Five years ago Marr was wandering through her Echo Park neighbourhood—the core of the movie industry before Hollywood, where early Laurel and Hardy, Charlie Chaplin and Keystone Cops films were shot—when she stumbled across what she thought was the opening day of a new store. Turns out it was the not-for-profit Echo Park Film Center, and her first meeting with Davanzo.

"Strangely in LA for several years there wasn't anything like that here," says Marr, calling from the centre. "I had bought a Super 8 camera in a thrift store in Joshua Tree and was really excited about making music and movies in conjunction with them. I was excited about the film centre. I started attending screenings and then I was making films and started showing my films here, and getting really involved. The person who started the film centre that welcomed me in that first day, that was Paolo. Over time, we started working together, eventually we fell in love and started playing music together. The Here & Now springs from that."

Appropriately named, The Here & Now is a completely portable artistic unit.

Davanzo plays percussion on whatever he can drum up in each location—sometimes it's a suitcase or a cardboard box. Marr brings her ukelele, the smallest instrument she can haul around that sounds like a guitar. So far, the duo has performed and screened films for audiences large and small in North America, Mexico and Europe, including a month in Ukraine last summer.

"You don't want to be too precious about your materials or equipment," Marr says. "You really want to put on a show, whether you're in a beautiful old cinema in the city, or a tiny rural village in the mountains of Ukraine. It's about sharing these moments of time, not about what kind of stuff you bring. It's about the dialogue, it's about beautiful images and singing songs. It's allowing people a little space in their life to just dream: To look at these images on a screen and not have to sort out a story line or deal with a political message. It's just about a few little sweet moments in life where we can get together and have a nice dream together."
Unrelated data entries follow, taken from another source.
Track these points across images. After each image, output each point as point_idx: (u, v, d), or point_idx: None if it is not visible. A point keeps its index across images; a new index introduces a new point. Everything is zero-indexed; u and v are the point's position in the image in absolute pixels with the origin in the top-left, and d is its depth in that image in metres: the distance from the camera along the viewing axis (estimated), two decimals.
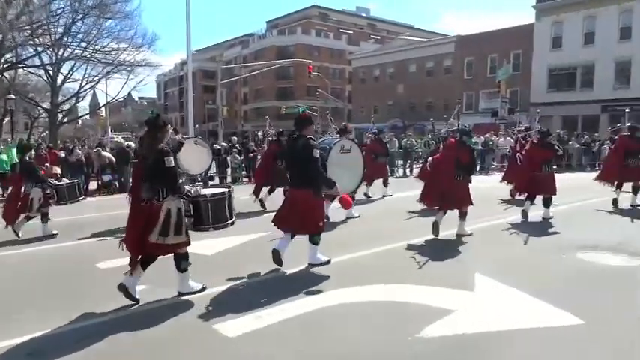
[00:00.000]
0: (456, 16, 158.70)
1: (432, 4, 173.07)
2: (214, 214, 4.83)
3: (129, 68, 29.73)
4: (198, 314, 4.23)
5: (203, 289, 4.76)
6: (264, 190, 10.58)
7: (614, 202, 10.02)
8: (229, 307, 4.37)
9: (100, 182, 15.49)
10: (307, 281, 5.12)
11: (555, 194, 8.79)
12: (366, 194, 11.79)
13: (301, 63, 52.48)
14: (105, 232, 7.94)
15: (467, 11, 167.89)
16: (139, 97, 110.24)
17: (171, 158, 4.33)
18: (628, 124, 11.57)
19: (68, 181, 8.94)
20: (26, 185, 7.80)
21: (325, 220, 6.02)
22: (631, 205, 10.03)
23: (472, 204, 7.35)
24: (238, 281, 5.16)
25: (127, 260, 4.51)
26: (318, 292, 4.76)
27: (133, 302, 4.44)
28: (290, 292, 4.68)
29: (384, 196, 12.17)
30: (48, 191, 7.91)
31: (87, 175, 15.40)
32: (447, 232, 7.21)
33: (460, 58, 42.32)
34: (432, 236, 7.08)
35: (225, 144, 19.62)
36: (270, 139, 11.79)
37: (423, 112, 44.68)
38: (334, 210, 8.16)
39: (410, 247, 6.66)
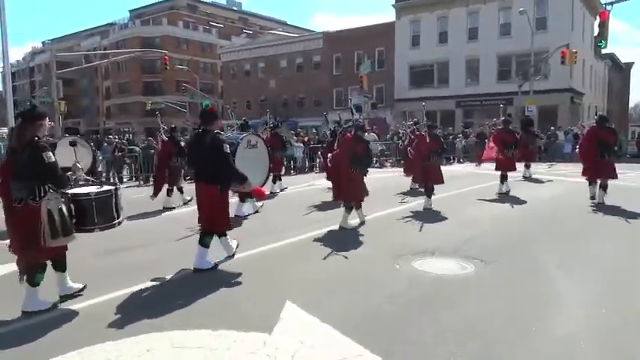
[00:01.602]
0: (327, 16, 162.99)
1: (304, 3, 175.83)
2: (100, 214, 4.40)
3: None
4: None
5: (84, 287, 4.59)
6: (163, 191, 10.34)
7: (507, 192, 10.66)
8: None
9: None
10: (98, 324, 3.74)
11: (442, 183, 9.30)
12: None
13: (168, 56, 48.88)
14: None
15: (337, 12, 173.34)
16: None
17: (50, 153, 4.00)
18: (503, 118, 12.22)
19: None
20: None
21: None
22: (501, 193, 10.72)
23: (367, 194, 7.76)
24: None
25: None
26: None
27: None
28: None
29: (280, 191, 12.46)
30: None
31: None
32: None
33: (329, 55, 42.55)
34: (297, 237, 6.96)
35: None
36: (163, 136, 11.40)
37: (295, 109, 44.37)
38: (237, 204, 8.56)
39: (258, 255, 6.03)
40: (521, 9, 27.63)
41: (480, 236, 6.86)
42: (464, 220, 8.14)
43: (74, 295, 4.48)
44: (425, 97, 34.98)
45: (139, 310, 4.17)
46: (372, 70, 34.26)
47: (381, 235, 7.05)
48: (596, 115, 10.42)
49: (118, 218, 4.59)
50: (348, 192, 7.48)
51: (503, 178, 10.88)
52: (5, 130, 18.65)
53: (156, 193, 10.24)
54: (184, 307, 4.22)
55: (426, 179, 9.28)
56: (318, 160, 20.24)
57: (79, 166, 4.52)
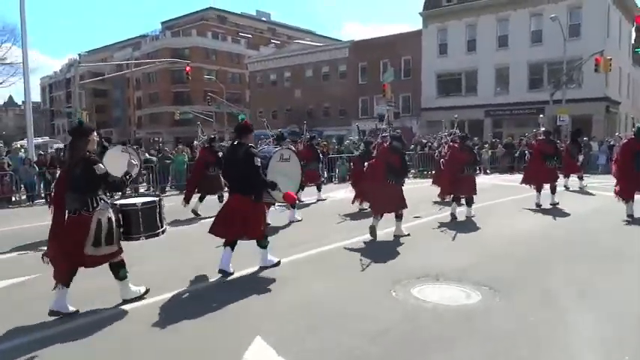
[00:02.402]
0: (356, 26, 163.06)
1: (333, 13, 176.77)
2: (145, 223, 4.69)
3: None
4: None
5: (147, 291, 4.75)
6: (195, 197, 10.50)
7: (538, 204, 10.26)
8: None
9: None
10: None
11: (475, 194, 9.20)
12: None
13: (197, 67, 49.60)
14: None
15: (366, 21, 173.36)
16: (23, 102, 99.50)
17: (101, 165, 4.31)
18: (543, 129, 12.01)
19: None
20: None
21: (268, 224, 6.00)
22: (551, 204, 10.29)
23: (406, 207, 7.56)
24: None
25: None
26: None
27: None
28: None
29: (317, 200, 12.48)
30: None
31: None
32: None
33: (354, 63, 42.14)
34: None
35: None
36: (201, 145, 11.78)
37: (320, 118, 44.03)
38: (275, 214, 8.70)
39: (251, 276, 5.45)
40: (552, 15, 26.58)
41: (495, 257, 6.24)
42: (480, 238, 7.56)
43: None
44: (452, 107, 34.34)
45: (83, 348, 3.75)
46: (397, 79, 33.62)
47: (385, 255, 6.48)
48: (634, 127, 9.74)
49: (161, 227, 4.86)
50: (384, 202, 7.38)
51: (539, 190, 10.49)
52: (25, 142, 18.92)
53: (187, 200, 10.33)
54: (140, 341, 3.79)
55: (458, 190, 9.17)
56: (336, 171, 19.83)
57: (134, 162, 4.74)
Because of the time-consuming nature of their work at the film centre, much of the pair's art is created on the fly. Marr says, "A lot of it is experimental, there's a lot of travelogues. We're always collecting images as we go." The nostalgic, almost ethereal quality of Super 8 fits their aesthetic, and its length—each cartridge is only three minutes and 20 seconds—forces artistic focus and decision-making. "It can be a long time depending on what you're shooting or how long you're shooting," says Marr. "I know people that have shot an entire world trip on one cartridge. That's beautiful.You slow down and think about what you're doing."

As part of the weekend's Super 8 Showcase, curated by Halifax animator Heather Harkins, who was the 2006 artist-in-residence at Echo Park Film Center, Marr and Davano are also bringing films from EPFC students, which will be screened on Saturday afternoon. A mix of pieces about identity, family and community, the films reflect the "reality of growing up in LA" and the mixed neighbourhood's historical mix of "immigrants, innovators and artists."

This month, the centre presented a night of films by the late Helen Hill, attended by her husband Paul Gailiunas. "It was a bittersweet night," says Marr, "but again, it was a celebration of people really making art and film that reaches out to embrace people."

The Here & Now, Friday, October 19 at CBC Radio Room, 1599 South Park, 7pm, $6. Journey to Echo Park, Saturday, October 20 at CBC Radio Room, 4pm, $6.